WHAT YOU WILL DO
No pictures go into the output, which should consist only of the lines from the first line of the data through the line with "Collections", copied exactly.

Extracted page text data
[Start of section]

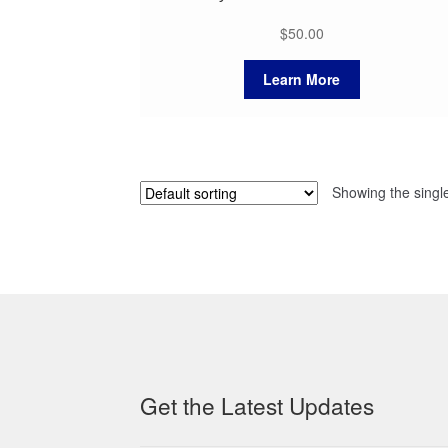
$
50.00
Learn More
Showing the single
Get the Latest Updates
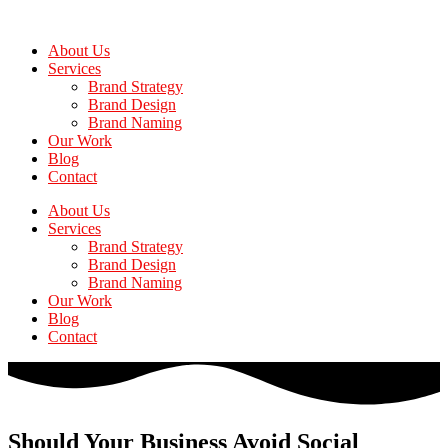
Skip
to
About Us
the
Services
content
Brand Strategy
Brand Design
Brand Naming
Our Work
Blog
Contact
About Us
Services
Brand Strategy
Brand Design
Brand Naming
Our Work
Blog
Contact
Should Your Business Avoid Social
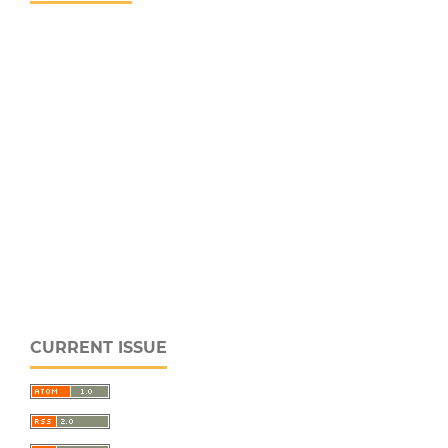
CURRENT ISSUE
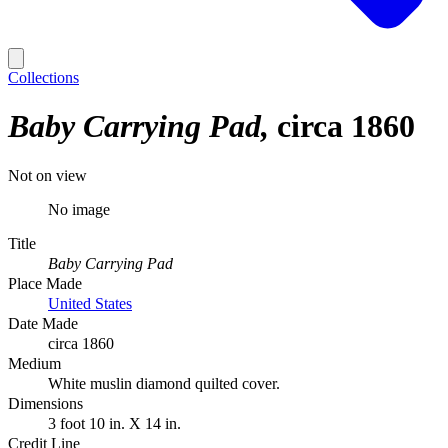
Collections
Baby Carrying Pad
circa 1860
Not on view
No image
Title
Baby Carrying Pad
Place Made
United States
Date Made
circa 1860
Medium
White muslin diamond quilted cover.
Dimensions
3 foot 10 in. X 14 in.
Credit Line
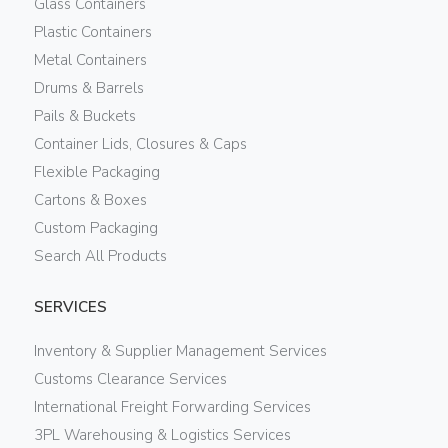
Glass Containers
Plastic Containers
Metal Containers
Drums & Barrels
Pails & Buckets
Container Lids, Closures & Caps
Flexible Packaging
Cartons & Boxes
Custom Packaging
Search All Products
SERVICES
Inventory & Supplier Management Services
Customs Clearance Services
International Freight Forwarding Services
3PL Warehousing & Logistics Services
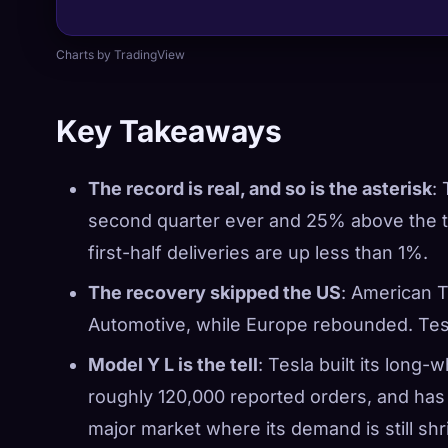
Charts by TradingView
Key Takeaways
The record is real, and so is the asterisk
:
second quarter ever and 25% above the tr
first-half deliveries are up less than 1%.
The recovery skipped the US
: American T
Automotive, while Europe rebounded. Tes
Model Y L is the tell
: Tesla built its long-
roughly 120,000 reported orders, and ha
major market where its demand is still shr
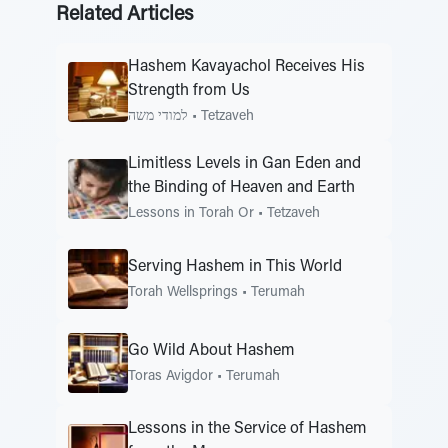
Related Articles
Hashem Kavayachol Receives His
Strength from Us
למודי משה
•
Tetzaveh
Limitless Levels in Gan Eden and
the Binding of Heaven and Earth
Lessons in Torah Or
•
Tetzaveh
Serving Hashem in This World
Torah Wellsprings
•
Terumah
Go Wild About Hashem
Toras Avigdor
•
Terumah
Lessons in the Service of Hashem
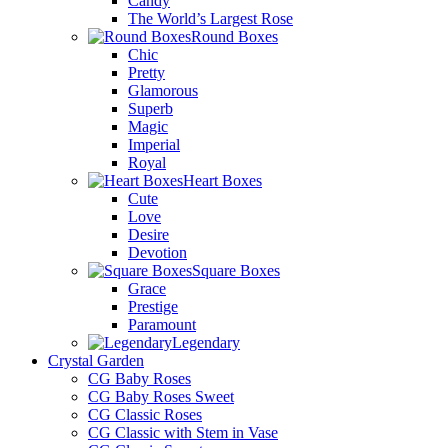
Candy
The World’s Largest Rose
Round Boxes
Chic
Pretty
Glamorous
Superb
Magic
Imperial
Royal
Heart Boxes
Cute
Love
Desire
Devotion
Square Boxes
Grace
Prestige
Paramount
Legendary
Crystal Garden
CG Baby Roses
CG Baby Roses Sweet
CG Classic Roses
CG Classic with Stem in Vase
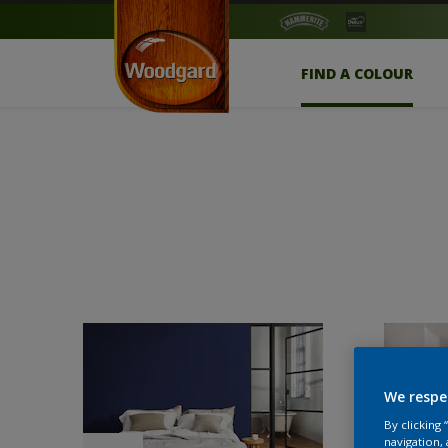
FIND A COLOUR
We respe
By clicking
navigation, 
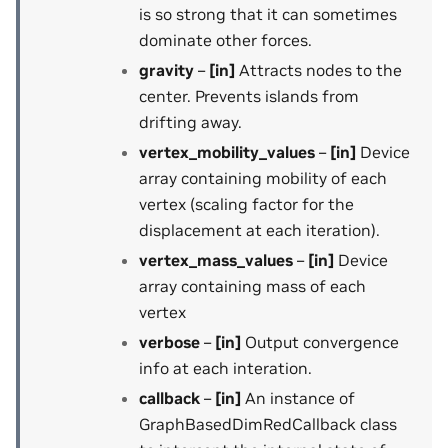
is so strong that it can sometimes
dominate other forces.
gravity
–
[in]
Attracts nodes to the
center. Prevents islands from
drifting away.
vertex_mobility_values
–
[in]
Device
array containing mobility of each
vertex (scaling factor for the
displacement at each iteration).
vertex_mass_values
–
[in]
Device
array containing mass of each
vertex
verbose
–
[in]
Output convergence
info at each interation.
callback
–
[in]
An instance of
GraphBasedDimRedCallback class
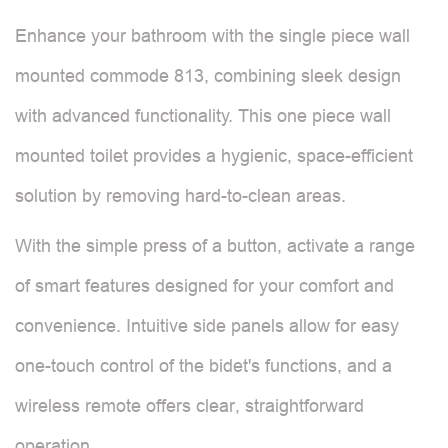
Enhance your bathroom with the single piece wall
mounted commode 813, combining sleek design
with advanced functionality. This one piece wall
mounted toilet provides a hygienic, space-efficient
solution by removing hard-to-clean areas.
With the simple press of a button, activate a range
of smart features designed for your comfort and
convenience. Intuitive side panels allow for easy
one-touch control of the bidet's functions, and a
wireless remote offers clear, straightforward
operation.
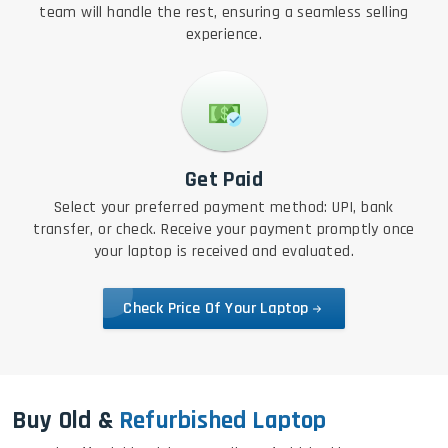
team will handle the rest, ensuring a seamless selling
experience.
Get Paid
Select your preferred payment method: UPI, bank
transfer, or check. Receive your payment promptly once
your laptop is received and evaluated.
Check Price Of Your Laptop
Buy Old &
Refurbished Laptop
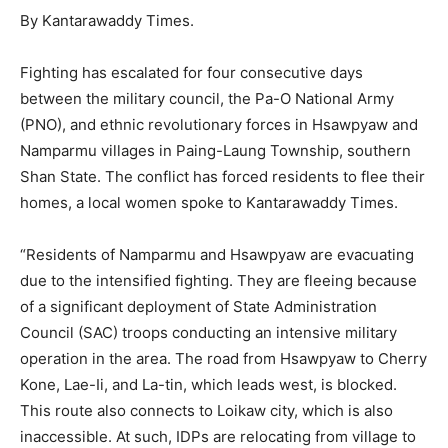
By Kantarawaddy Times.
Fighting has escalated for four consecutive days
between the military council, the Pa-O National Army
(PNO), and ethnic revolutionary forces in Hsawpyaw and
Namparmu villages in Paing-Laung Township, southern
Shan State. The conflict has forced residents to flee their
homes, a local women spoke to Kantarawaddy Times.
“Residents of Namparmu and Hsawpyaw are evacuating
due to the intensified fighting. They are fleeing because
of a significant deployment of State Administration
Council (SAC) troops conducting an intensive military
operation in the area. The road from Hsawpyaw to Cherry
Kone, Lae-Ii, and La-tin, which leads west, is blocked.
This route also connects to Loikaw city, which is also
inaccessible. At such, IDPs are relocating from village to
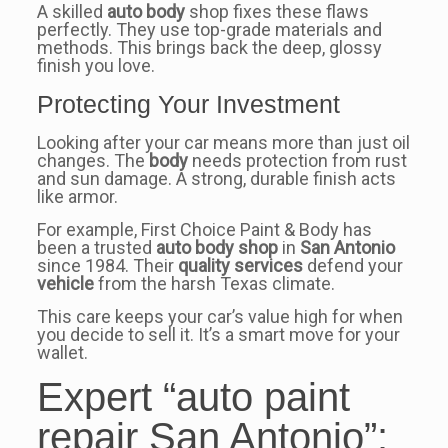
A skilled
auto body
shop fixes these flaws
perfectly. They use top-grade materials and
methods. This brings back the deep, glossy
finish you love.
Protecting Your Investment
Looking after your car means more than just oil
changes. The
body
needs protection from rust
and sun damage. A strong, durable finish acts
like armor.
For example, First Choice Paint & Body has
been a trusted
auto body shop
in
San Antonio
since 1984. Their
quality services
defend your
vehicle
from the harsh Texas climate.
This care keeps your car’s value high for when
you decide to sell it. It’s a smart move for your
wallet.
Expert “auto paint
repair San Antonio”:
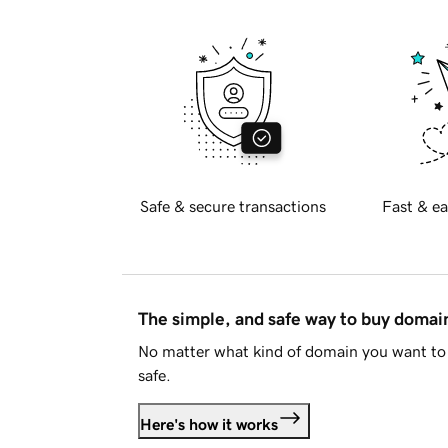
Safe & secure transactions
Fast & ea
The simple, and safe way to buy doma
No matter what kind of domain you want to 
safe.
Here's how it works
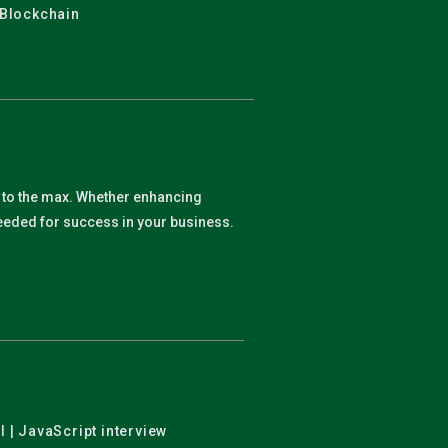
 Blockchain
y to the max. Whether enhancing
 needed for success in your business.
l | JavaScript interview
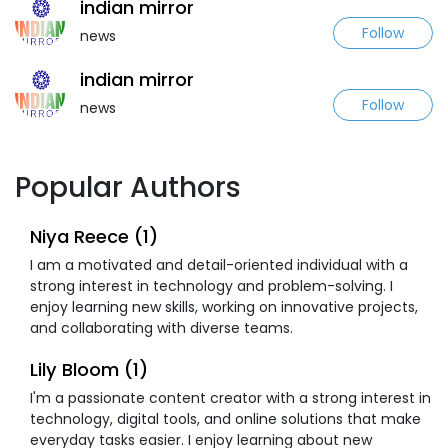
indian mirror
Follow
news
indian mirror
Follow
news
Popular Authors
Niya Reece (1)
I am a motivated and detail-oriented individual with a
strong interest in technology and problem-solving. I
enjoy learning new skills, working on innovative projects,
and collaborating with diverse teams.
Lily Bloom (1)
I'm a passionate content creator with a strong interest in
technology, digital tools, and online solutions that make
everyday tasks easier. I enjoy learning about new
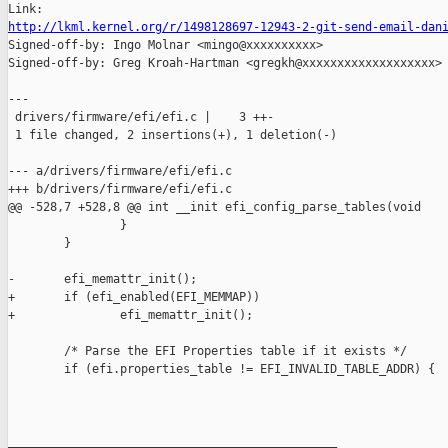
http://lkml.kernel.org/r/1498128697-12943-2-git-send-email-dan

Signed-off-by: Ingo Molnar <mingo@xxxxxxxxxx>

Signed-off-by: Greg Kroah-Hartman <gregkh@xxxxxxxxxxxxxxxxxxx>

---

 drivers/firmware/efi/efi.c |    3 ++-

 1 file changed, 2 insertions(+), 1 deletion(-)

--- a/drivers/firmware/efi/efi.c

+++ b/drivers/firmware/efi/efi.c

@@ -528,7 +528,8 @@ int __init efi_config_parse_tables(void

                }

        }

-       efi_memattr_init();

+       if (efi_enabled(EFI_MEMMAP))

+               efi_memattr_init();

        /* Parse the EFI Properties table if it exists */

        if (efi.properties_table != EFI_INVALID_TABLE_ADDR) {

_______________________________________________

[End of section]

EXERCISE RESPONSE
$
50.00
Learn More
Showing the single
Get the Latest Updates
Skip
to
About Us
the
Services
content
Brand Strategy
Brand Design
Brand Naming
Our Work
Blog
Contact
About Us
Services
Brand Strategy
Brand Design
Brand Naming
Our Work
Blog
Contact
Should Your Business Avoid Social
CURRENT ISSUE
Collections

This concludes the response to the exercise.